Taking Some Of The Work Out Of Maintaining Varnished Surfaces

Well cared for varnish work, be it interior or exterior, definitely spruces up even the simplest yacht. A trick we have used on all of our boats (which by today's standards have a lot of varnish work on deck) definitely makes keeping it shiny far easier.
No matter how careful you may be, varnished surfaces on a boat will get scratched or scuffed. No matter how many coats of varnish there are, any scratch that breaks the surface will eventually allow water to stain the wood beneath it. To prevent this you need to sand and touch up the scratched area. But finding, then opening a can of varnish, cleaning a brush and finding sandpaper takes time and makes a mess. So a varnish touch-up kit is a must. We have cut all but one inch of the wooden handle off a medium-sized artist brush (soft bristles). Then we clean out a spice jar, drill a small hole in the plastic top and thread a pan-headed (self-tapping) screw through the lid and into the wood of the shortened handle on the brush. We fill the jar with varnish. A rubber band secures a piece of sandpaper to the bottle and the kit is kept easily accessible in the cockpit locker.

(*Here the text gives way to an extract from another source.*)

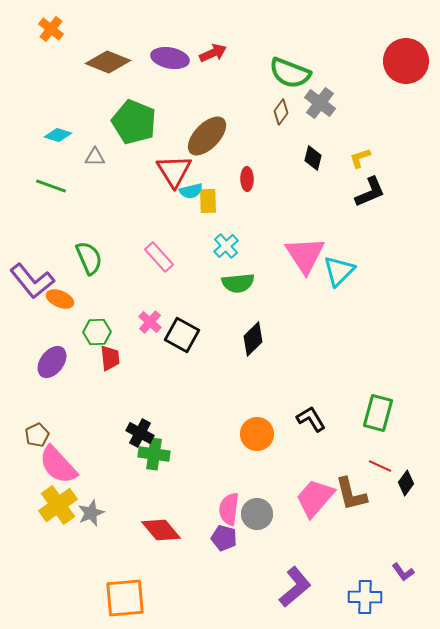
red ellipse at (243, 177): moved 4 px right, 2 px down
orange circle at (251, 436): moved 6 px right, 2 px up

Once a week when we are cruising, we wander around with this kit, sanding and feathering any damaged spots on our varnished hatches and spars and brushing on fresh varnish, leaving an eighth inch sanded area at the edges to help us find the spot again. Over the next several days we sand the area again, going a bit beyond the previous patch to make sure the edge feathers nicely. Then we add another coupt of touch up varnish. If it is not time to varnish the whole hatch or cabinside when we do the fourth touch up we varnish right to the edge of the sanded area. Now the patch has a good thick coating that will blend in very well when we put the half yearly fresh coat over the whole hatch or cabinside.

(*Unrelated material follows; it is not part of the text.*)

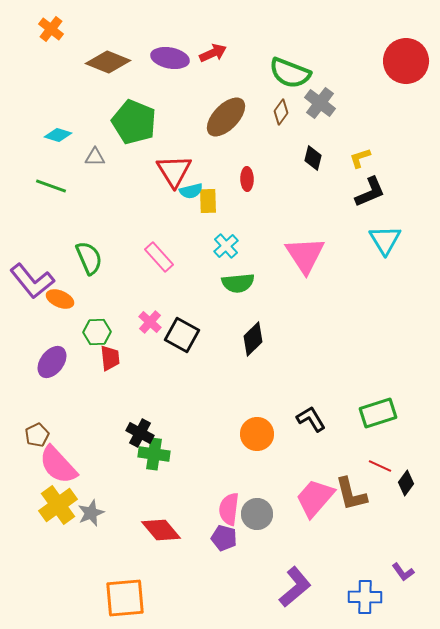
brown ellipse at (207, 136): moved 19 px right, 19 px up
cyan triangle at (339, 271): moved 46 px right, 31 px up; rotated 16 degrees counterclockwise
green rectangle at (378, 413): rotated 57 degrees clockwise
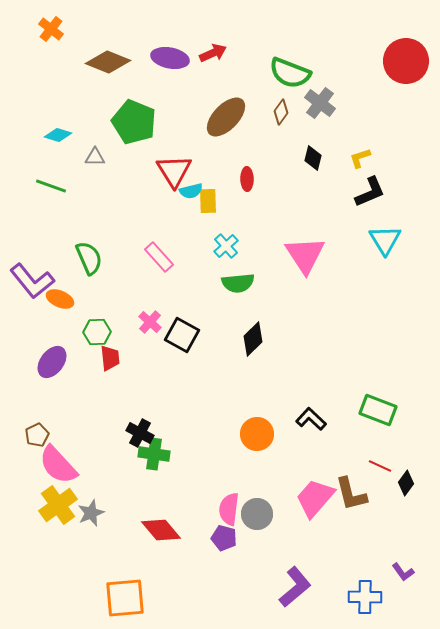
green rectangle at (378, 413): moved 3 px up; rotated 39 degrees clockwise
black L-shape at (311, 419): rotated 16 degrees counterclockwise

If we catch the scratch before the wood beneath it has had a chance to discolor, you can barely see where the varnish patch up has occurred. If not, we find there is some color difference, but one only we notice. Visitors only seem to see that over-all the varnish looks shiny and the wood beneath is a rich lovely color.
This brush in a bottle system also works fine for paintwork. But for some reason it is more difficult to seal paint into a bottle than varnish. So we keep the paint and varnish touch up kit together in a sealed plastic box on Taleisin.